*Data excerpt*.
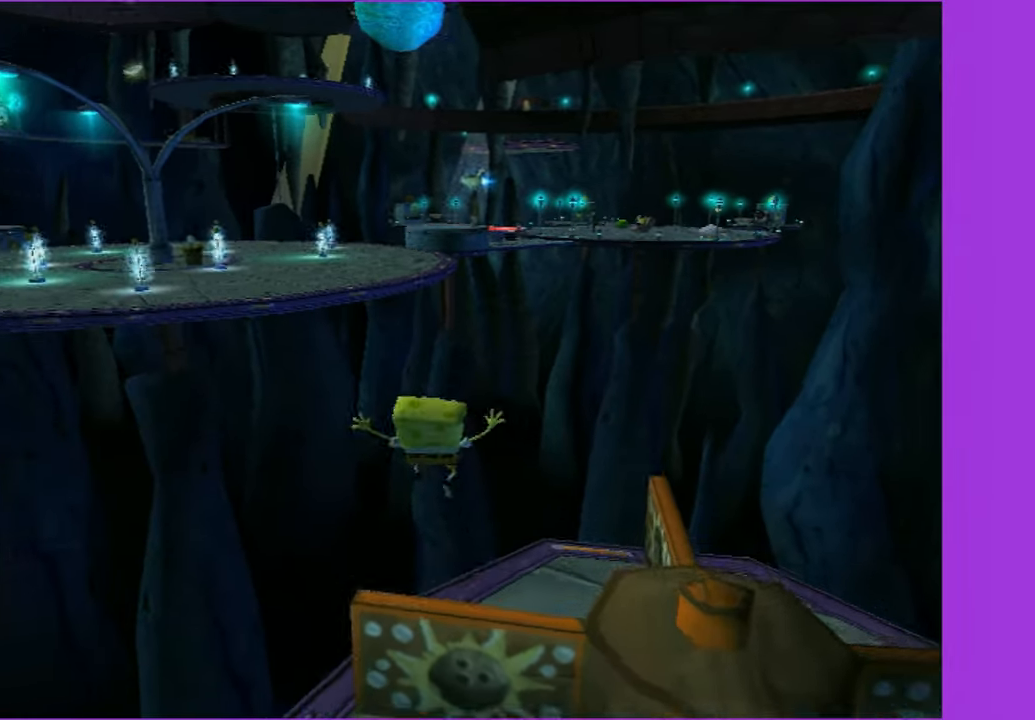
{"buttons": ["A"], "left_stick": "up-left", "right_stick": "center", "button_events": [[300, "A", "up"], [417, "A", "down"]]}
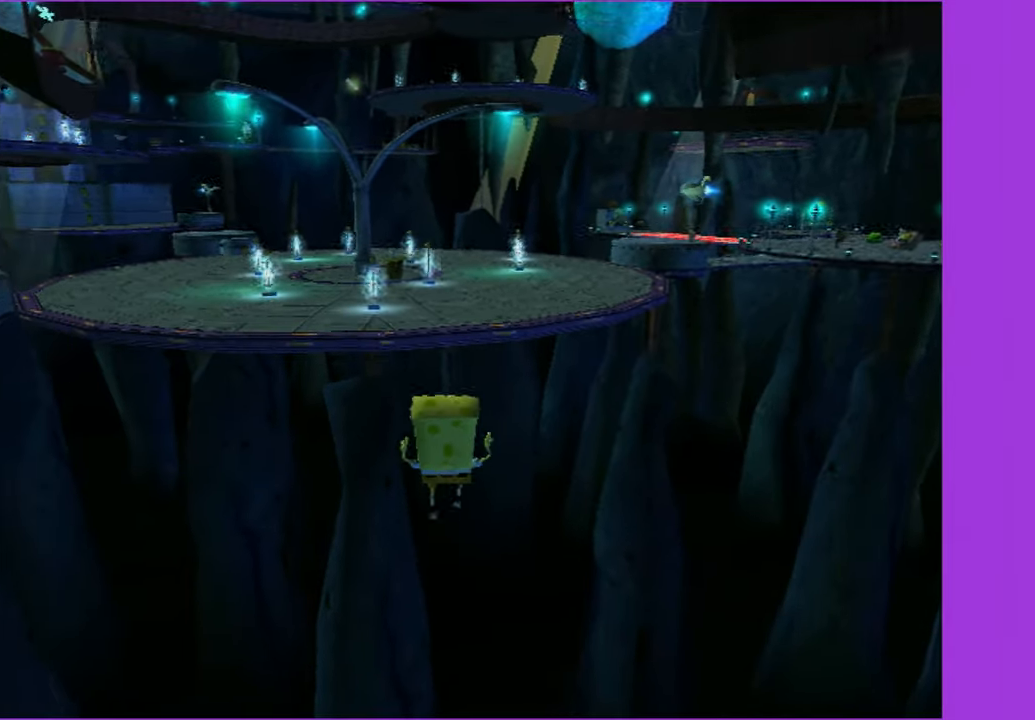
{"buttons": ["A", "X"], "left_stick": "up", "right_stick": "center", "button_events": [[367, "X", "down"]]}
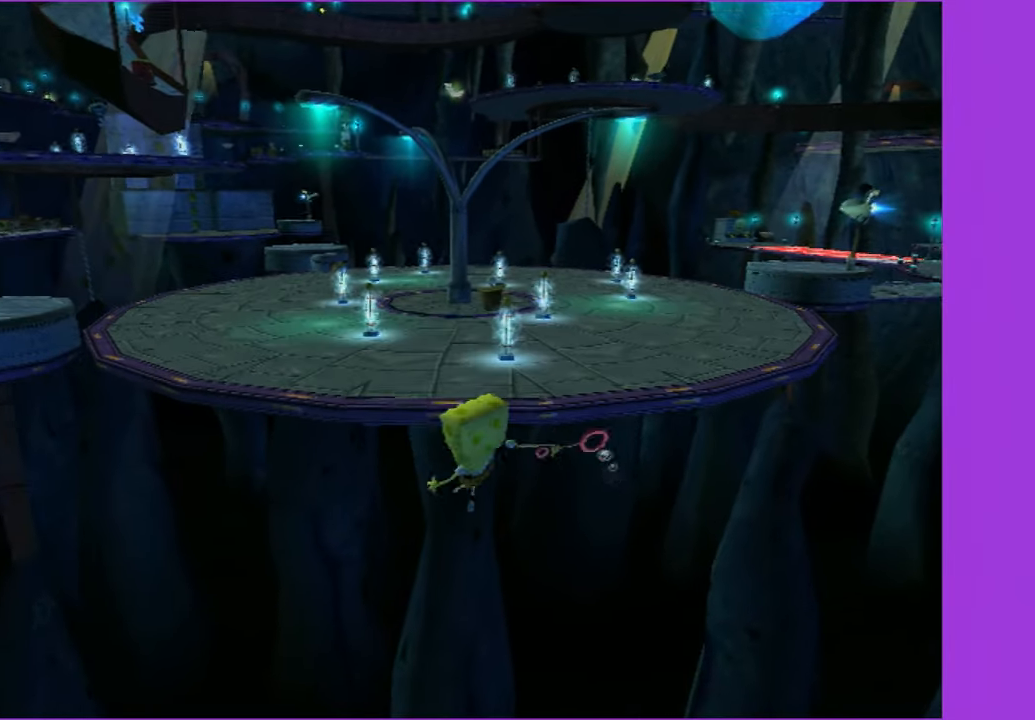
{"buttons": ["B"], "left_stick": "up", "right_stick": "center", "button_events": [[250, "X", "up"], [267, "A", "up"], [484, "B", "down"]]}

*Your task*. Reproduce the full listing verbatim so that only the pictures are missing.

*Worked solution*.
{"buttons": ["A"], "left_stick": "up-left", "right_stick": "center", "button_events": [[300, "A", "up"], [417, "A", "down"]]}
{"buttons": ["A", "X"], "left_stick": "up", "right_stick": "center", "button_events": [[367, "X", "down"]]}
{"buttons": ["B"], "left_stick": "up", "right_stick": "center", "button_events": [[250, "X", "up"], [267, "A", "up"], [484, "B", "down"]]}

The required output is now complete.